About as big in total space as the Time Warner Center at Columbus Circle, Silvercup West is one of several huge development projects now planned across the five boroughs. Developers Alan and Stuart Suna are seeking to build three towers with 2.7 million square feet of studio, office, and residential space on the East River waterfront, just south of the Queensboro Bridge.

The Suna brothers are co-owners of Silvercup Studios, a successful film and production company headquartered just to the east of the proposed project. The Sunas purchased the 6-acre site in 1999 from Citigroup for an undisclosed price. Now, the brothers are seeking a development partner to help with the financing of the project that is expected to cost more than $1 billion.
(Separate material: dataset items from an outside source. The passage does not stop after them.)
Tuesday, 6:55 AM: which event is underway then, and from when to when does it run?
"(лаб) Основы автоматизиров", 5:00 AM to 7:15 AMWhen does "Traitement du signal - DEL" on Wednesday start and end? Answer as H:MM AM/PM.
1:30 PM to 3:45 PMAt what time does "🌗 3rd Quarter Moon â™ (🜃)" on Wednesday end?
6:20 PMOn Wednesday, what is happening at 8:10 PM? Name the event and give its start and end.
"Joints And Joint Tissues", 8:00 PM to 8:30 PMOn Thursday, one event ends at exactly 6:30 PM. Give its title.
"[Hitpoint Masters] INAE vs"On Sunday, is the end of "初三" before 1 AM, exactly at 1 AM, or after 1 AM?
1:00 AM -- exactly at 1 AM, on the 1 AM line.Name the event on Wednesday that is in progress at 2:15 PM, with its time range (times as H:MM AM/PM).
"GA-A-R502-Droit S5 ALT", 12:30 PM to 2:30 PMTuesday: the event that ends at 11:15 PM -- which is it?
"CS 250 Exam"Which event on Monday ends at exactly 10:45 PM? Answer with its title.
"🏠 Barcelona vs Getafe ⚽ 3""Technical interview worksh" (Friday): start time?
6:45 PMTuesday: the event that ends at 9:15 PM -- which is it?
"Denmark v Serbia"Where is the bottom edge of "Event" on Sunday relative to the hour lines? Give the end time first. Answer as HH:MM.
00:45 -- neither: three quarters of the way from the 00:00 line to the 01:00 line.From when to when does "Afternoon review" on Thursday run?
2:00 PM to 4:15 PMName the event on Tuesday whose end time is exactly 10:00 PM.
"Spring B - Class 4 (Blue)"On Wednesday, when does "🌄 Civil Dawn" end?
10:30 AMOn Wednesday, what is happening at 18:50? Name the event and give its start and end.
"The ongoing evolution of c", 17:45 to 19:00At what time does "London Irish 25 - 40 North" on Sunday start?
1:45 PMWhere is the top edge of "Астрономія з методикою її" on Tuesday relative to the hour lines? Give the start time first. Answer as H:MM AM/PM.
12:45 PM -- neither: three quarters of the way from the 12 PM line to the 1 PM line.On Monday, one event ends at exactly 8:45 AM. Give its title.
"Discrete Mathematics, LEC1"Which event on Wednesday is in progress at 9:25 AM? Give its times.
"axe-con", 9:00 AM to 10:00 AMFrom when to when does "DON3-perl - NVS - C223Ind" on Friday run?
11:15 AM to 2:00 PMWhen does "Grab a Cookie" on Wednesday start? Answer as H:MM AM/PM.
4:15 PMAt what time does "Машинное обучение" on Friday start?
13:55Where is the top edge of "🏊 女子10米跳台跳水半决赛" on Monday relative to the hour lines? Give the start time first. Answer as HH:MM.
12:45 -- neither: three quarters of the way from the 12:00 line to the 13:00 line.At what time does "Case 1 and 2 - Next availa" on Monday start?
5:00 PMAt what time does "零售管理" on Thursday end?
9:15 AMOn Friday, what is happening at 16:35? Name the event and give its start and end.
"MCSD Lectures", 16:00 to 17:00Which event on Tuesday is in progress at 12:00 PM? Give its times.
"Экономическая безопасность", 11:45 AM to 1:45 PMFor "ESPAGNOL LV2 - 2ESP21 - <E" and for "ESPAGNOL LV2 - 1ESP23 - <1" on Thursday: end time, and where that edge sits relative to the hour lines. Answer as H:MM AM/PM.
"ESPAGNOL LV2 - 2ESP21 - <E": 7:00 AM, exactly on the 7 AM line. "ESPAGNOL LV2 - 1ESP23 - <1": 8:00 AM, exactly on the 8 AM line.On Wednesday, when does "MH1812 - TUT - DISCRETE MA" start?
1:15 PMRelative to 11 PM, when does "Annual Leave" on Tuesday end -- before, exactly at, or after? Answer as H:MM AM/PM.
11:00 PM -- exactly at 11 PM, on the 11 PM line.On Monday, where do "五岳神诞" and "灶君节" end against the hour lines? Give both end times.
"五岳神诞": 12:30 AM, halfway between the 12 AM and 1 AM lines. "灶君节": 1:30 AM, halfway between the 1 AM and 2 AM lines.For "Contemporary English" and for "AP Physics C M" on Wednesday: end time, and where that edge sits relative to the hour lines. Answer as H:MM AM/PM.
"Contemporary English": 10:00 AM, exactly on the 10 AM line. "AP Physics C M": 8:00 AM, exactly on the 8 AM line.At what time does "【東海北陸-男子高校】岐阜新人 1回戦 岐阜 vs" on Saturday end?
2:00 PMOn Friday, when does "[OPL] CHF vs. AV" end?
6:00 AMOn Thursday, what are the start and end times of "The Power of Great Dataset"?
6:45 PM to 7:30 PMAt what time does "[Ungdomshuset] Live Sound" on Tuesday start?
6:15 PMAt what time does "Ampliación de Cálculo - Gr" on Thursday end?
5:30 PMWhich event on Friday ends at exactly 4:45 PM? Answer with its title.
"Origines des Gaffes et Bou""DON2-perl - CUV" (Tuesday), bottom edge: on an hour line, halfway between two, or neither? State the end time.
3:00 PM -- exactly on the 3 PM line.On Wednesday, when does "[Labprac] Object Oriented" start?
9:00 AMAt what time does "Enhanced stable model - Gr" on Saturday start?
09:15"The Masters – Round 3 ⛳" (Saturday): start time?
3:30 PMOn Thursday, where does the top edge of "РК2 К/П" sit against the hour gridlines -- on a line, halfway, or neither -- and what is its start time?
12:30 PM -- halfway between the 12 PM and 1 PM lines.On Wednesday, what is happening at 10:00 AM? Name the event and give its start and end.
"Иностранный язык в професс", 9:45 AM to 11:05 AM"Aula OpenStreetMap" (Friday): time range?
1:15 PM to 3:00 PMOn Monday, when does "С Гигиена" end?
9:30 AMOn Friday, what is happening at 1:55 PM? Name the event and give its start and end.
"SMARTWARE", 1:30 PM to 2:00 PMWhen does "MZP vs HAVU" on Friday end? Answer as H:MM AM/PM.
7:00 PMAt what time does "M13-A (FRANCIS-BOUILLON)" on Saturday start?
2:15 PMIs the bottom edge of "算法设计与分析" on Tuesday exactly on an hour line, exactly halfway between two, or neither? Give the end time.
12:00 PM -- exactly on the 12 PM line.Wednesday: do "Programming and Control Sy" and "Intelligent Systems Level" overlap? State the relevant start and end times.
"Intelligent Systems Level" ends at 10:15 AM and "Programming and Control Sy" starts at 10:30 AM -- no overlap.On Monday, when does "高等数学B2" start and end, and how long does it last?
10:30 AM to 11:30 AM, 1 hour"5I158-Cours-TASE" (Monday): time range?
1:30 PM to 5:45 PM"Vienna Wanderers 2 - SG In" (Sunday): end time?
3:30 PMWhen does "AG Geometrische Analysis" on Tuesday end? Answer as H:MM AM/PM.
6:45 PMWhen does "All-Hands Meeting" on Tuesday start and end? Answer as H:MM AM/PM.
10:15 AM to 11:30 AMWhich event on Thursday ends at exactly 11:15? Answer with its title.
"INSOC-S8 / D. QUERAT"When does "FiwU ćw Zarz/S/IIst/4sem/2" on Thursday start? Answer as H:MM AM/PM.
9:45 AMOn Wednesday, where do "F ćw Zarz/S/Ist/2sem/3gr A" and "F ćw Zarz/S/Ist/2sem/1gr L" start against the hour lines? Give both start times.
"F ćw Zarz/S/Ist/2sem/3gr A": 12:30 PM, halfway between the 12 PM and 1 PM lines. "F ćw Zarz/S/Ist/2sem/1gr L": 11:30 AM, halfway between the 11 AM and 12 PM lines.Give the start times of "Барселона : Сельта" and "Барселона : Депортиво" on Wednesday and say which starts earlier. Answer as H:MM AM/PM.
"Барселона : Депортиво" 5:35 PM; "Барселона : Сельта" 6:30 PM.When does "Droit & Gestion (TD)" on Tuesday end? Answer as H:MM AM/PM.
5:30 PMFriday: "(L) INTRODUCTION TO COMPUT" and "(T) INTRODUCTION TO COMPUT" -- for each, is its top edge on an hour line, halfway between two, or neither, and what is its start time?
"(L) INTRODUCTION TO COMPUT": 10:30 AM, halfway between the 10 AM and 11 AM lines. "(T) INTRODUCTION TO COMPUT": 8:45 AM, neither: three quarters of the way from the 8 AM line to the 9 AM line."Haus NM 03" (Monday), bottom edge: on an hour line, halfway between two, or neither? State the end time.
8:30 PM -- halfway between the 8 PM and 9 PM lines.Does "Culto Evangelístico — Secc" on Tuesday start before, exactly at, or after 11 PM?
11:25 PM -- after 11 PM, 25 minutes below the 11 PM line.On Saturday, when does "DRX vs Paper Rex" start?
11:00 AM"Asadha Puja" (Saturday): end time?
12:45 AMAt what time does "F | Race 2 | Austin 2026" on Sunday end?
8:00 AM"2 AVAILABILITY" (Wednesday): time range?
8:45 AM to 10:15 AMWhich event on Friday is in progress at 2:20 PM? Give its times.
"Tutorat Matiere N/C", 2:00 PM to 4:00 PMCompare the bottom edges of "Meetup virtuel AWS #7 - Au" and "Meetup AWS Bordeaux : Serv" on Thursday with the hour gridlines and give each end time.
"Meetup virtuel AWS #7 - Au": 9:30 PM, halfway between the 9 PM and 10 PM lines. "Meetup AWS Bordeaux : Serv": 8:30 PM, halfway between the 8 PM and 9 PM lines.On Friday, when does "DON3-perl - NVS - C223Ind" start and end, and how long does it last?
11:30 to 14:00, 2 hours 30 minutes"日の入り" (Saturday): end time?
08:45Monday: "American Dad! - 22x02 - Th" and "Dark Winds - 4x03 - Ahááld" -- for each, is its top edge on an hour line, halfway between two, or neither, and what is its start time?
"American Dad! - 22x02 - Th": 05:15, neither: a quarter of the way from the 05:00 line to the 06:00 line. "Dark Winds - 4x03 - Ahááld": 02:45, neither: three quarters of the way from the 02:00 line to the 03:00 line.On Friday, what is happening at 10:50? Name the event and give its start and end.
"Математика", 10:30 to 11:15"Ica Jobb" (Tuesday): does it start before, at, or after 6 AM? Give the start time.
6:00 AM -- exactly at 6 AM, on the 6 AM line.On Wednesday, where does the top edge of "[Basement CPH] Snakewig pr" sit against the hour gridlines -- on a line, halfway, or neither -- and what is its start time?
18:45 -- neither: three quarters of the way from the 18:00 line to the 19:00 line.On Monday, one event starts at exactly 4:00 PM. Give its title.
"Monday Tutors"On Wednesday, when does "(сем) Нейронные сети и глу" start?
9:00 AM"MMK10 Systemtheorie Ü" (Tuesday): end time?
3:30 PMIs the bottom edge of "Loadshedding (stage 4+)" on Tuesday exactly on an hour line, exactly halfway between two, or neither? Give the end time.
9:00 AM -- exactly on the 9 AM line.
Stuart Suna said yesterday that he has been a resident of Long Island City for 25 years and he has heard all of the hype. “It is finally happening now,” he said.

Yesterday, the project received unanimous approval from the City Council’s Land Use Committee, and it is expected to receive the final nod by the full council today. The project required several zoning changes, including a switch to residential from manufacturing use.

In another era, the site was the home of a terra-cotta factory that supplied the materials that make up several of the city’s landmarked treasures. More recently, two decommissioned power generators and a giant salt pile occupied the area. The Queensboro Bridge separates the site from the Queensbridge Houses, the largest public housing project in America.

Silvercup West is designed by architect Lord Richard Rogers, who also designed London’s Millennium Dome, in close collaboration with the architecture firm NBBJ New York.

Local politicians and the Bloomberg administration have touted the project as a job creator in the film and television production industry, one of the city’s fastest-growing industrial sectors, and an important step toward transforming the non-productive East River waterfront.

Following community concerns that the development would be a rich, gated-community, the city’s Planning Commission and the local City Council member, Eric Gioia, brokered a deal earlier this summer with the developers to add 150 units of affordable housing, to be located within a half-mile of the site.

“This will help to transform Queens waterfront from salt piles and power plants to homes and parks and a museum,” Mr. Gioia said yesterday.

He said that previous proposals for the site were “nickel and dimed to death” by local politicians and overregulation.

Mr. Gioia said the Silvercup West plan is made possible by a mayoral administration with a grand vision for the waterfront and the removal of the political hurdles that stymie much of New York’s development.

“Everything people fear about the regulatory environment — about how difficult it is to build — is true,” Mr. Gioia said. “Local politics is like navigating a mine field in New York City.”

A senior fellow at the Manhattan Institute who specializes in development, Julia Vitullo-Martin, said part of Long Island City has been “like a cemetery of broken dreams.”

Ms. Martin said she fears that Silvercup West will meet the same fate as other ambitious, large development projects in the area. The 48-story Citigroup tower, visible from Midtown as the lone skyscraper in Long Island City, has stood since 1989 as a reminder of development that was promised but never happened.

“This is one of those cursed sites that looks very good and doesn’t quite work. This is a huge development to put on a site that has a history of problems,” Ms. Martin said.

She said the project’s office and residential space could come on the market at a time when demand for real estate had dropped off, and added that she worried what would happen to important low-rise neighborhoods in Western Queens if the waterfront became a wall of glass towers.

“Development on the waterfront was held off the market for too long, but I would not like to see it turned into a Miami Beach-style development,” Ms. Martin said.

A professor of urban planning at New York University, Mitchell Moss, said that previous plans for the site lacked creativity.

“That site has been ripe for renewal for 30 years,” Mr. Moss said. “But this is the first time that we’re finally dealing with ideas and a design that will work on that portion of the Queens waterfront.”

Under the approved plan, the developers could back out of building the office tower and just build the apartments, studio space, and retail stores.

Yesterday, co-owner Stuart Suna said that under current market conditions, he intends to build the office tower.

“It is looking more attractive in the past two months as commercial office prices have soared in Midtown to new highs,” Mr. Suna said.

He said he would market the space to broadcast- and entertainment-related companies, such as HBO and Fox.

If the Suna brothers find a financial backer soon, they are hoping to break ground this winter, with the expected completion in 2010.

“We are in the dating phase now,” Mr. Suna said.